▶ **Instructions to follow**
Copy out the records below with every "common name" changed to "vernacular name", leaving all else as it is.

============================================================

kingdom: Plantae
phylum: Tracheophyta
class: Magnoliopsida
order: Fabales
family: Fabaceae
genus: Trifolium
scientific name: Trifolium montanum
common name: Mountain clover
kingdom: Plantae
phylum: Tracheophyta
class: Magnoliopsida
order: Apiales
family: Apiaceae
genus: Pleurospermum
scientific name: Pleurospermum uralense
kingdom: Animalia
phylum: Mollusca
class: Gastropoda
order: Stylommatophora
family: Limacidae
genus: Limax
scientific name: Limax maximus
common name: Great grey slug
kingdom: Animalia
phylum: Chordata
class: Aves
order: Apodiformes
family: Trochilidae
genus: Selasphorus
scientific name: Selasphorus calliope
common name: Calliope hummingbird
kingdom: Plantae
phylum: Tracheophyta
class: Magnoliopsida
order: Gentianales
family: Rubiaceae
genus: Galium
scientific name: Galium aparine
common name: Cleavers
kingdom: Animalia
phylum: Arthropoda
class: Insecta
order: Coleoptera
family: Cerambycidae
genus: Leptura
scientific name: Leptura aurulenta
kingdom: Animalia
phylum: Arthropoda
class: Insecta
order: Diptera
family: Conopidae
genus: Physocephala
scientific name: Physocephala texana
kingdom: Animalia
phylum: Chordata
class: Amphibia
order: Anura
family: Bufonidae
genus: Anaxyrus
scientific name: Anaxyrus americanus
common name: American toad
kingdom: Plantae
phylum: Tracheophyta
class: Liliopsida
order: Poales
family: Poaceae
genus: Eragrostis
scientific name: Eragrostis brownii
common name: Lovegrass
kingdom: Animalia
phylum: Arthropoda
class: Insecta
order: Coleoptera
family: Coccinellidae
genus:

============================================================

▶ **Result for this task**
kingdom: Plantae
phylum: Tracheophyta
class: Magnoliopsida
order: Fabales
family: Fabaceae
genus: Trifolium
scientific name: Trifolium montanum
vernacular name: Mountain clover
kingdom: Plantae
phylum: Tracheophyta
class: Magnoliopsida
order: Apiales
family: Apiaceae
genus: Pleurospermum
scientific name: Pleurospermum uralense
kingdom: Animalia
phylum: Mollusca
class: Gastropoda
order: Stylommatophora
family: Limacidae
genus: Limax
scientific name: Limax maximus
vernacular name: Great grey slug
kingdom: Animalia
phylum: Chordata
class: Aves
order: Apodiformes
family: Trochilidae
genus: Selasphorus
scientific name: Selasphorus calliope
vernacular name: Calliope hummingbird
kingdom: Plantae
phylum: Tracheophyta
class: Magnoliopsida
order: Gentianales
family: Rubiaceae
genus: Galium
scientific name: Galium aparine
vernacular name: Cleavers
kingdom: Animalia
phylum: Arthropoda
class: Insecta
order: Coleoptera
family: Cerambycidae
genus: Leptura
scientific name: Leptura aurulenta
kingdom: Animalia
phylum: Arthropoda
class: Insecta
order: Diptera
family: Conopidae
genus: Physocephala
scientific name: Physocephala texana
kingdom: Animalia
phylum: Chordata
class: Amphibia
order: Anura
family: Bufonidae
genus: Anaxyrus
scientific name: Anaxyrus americanus
vernacular name: American toad
kingdom: Plantae
phylum: Tracheophyta
class: Liliopsida
order: Poales
family: Poaceae
genus: Eragrostis
scientific name: Eragrostis brownii
vernacular name: Lovegrass
kingdom: Animalia
phylum: Arthropoda
class: Insecta
order: Coleoptera
family: Coccinellidae
genus:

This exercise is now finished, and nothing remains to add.